Roave / SecurityAdvisories

:closed_lock_with_key: Security advisories as a simple composer exclusion list, updated daily
MIT License
2.72k stars 106 forks source link

composer diagnose baulks at pulling from dev-master #39

Closed bitwombat closed 7 years ago

bitwombat commented 7 years ago

I like to run composer diagnose as one of many CD health/settings checks.

It's currently all clear except for roave/security-advisories:

Checking composer.json: WARNING
require.roave/security-advisories : unbound version constraints (dev-master) should be avoided
Checking platform settings: OK
Checking git settings: OK
Checking http connectivity to packagist: OK
Checking https connectivity to packagist: OK
Checking github.com rate limit: OK
Checking disk free space: OK
Checking pubkeys: 
Tags Public Key Fingerprint: 57815B42 7E54DC31 7ECC7CC5 573090D0  87719BA6 8F3BB723 4E5D42D0 84A14642
Dev Public Key Fingerprint: 4AC4D767 E5EC2265 2F0C1167 CBBB8A2B  0C708369 153E328C AD90147D AFE50952
OK

I'm guessing this is intentional so that we always have the latest advisories without the maintainers having to do continuous releases. However, this check erroring out stops my CD process (as it should).

Any ideas of a fix/workaround?

Ocramius commented 7 years ago

There is no fix: this package can only be used unbound.

On 26 Oct 2017 03:46, "Bit Wombat" notifications@github.com wrote:

I like to run composer diagnose as one of many CD health/settings checks.

It's currently all clear except for roave/security-advisories:

Checking composer.json: WARNING require.roave/security-advisories : unbound version constraints (dev-master) should be avoided Checking platform settings: OK Checking git settings: OK Checking http connectivity to packagist: OK Checking https connectivity to packagist: OK Checking github.com rate limit: OK Checking disk free space: OK Checking pubkeys: Tags Public Key Fingerprint: 57815B42 7E54DC31 7ECC7CC5 573090D0 87719BA6 8F3BB723 4E5D42D0 84A14642 Dev Public Key Fingerprint: 4AC4D767 E5EC2265 2F0C1167 CBBB8A2B 0C708369 153E328C AD90147D AFE50952 OK

I'm guessing this is intentional so that we always have the latest advisories without the maintainers having to do continuous releases. However, this check erroring out stops my CD process (as it should).

Any ideas of a fix/workaround?

— You are receiving this because you are subscribed to this thread.

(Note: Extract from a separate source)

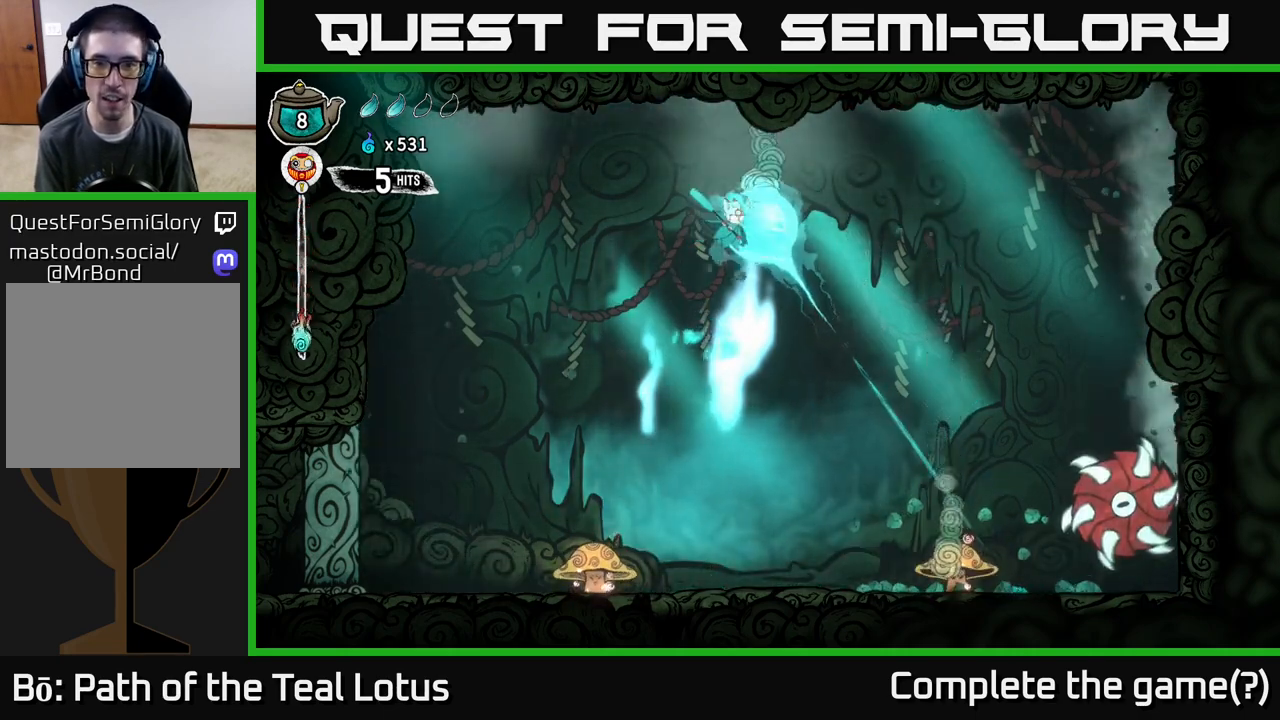
{"buttons": [], "left_stick": "right", "right_stick": "center", "events": [[67, "B", "up"], [383, "left_stick", "right"]]}
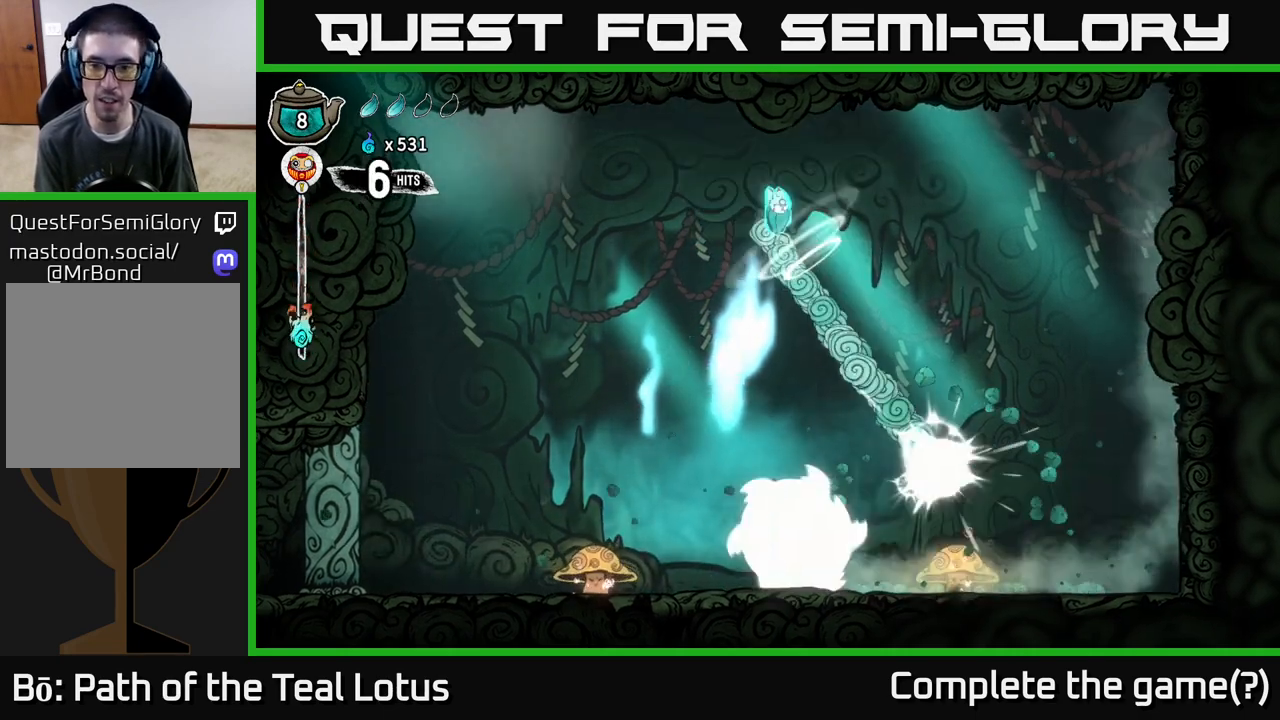
{"buttons": [], "left_stick": "right", "right_stick": "center", "events": []}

Reply to this email directly, view it on GitHub https://github.com/Roave/SecurityAdvisories/issues/39, or mute the thread https://github.com/notifications/unsubscribe-auth/AAJakP5mYNyhSnOs8M0OdACduafmiQo8ks5sv-SSgaJpZM4QG5UW .

stof commented 7 years ago

Continuous releases would simply not work for this package: Composer would then happily use an older release of the advisory package to be able to use another library (and then use a vulnerable version)

Ocramius commented 7 years ago

Closing as per clarifications above. @bitwombat please do ask if you have further doubts.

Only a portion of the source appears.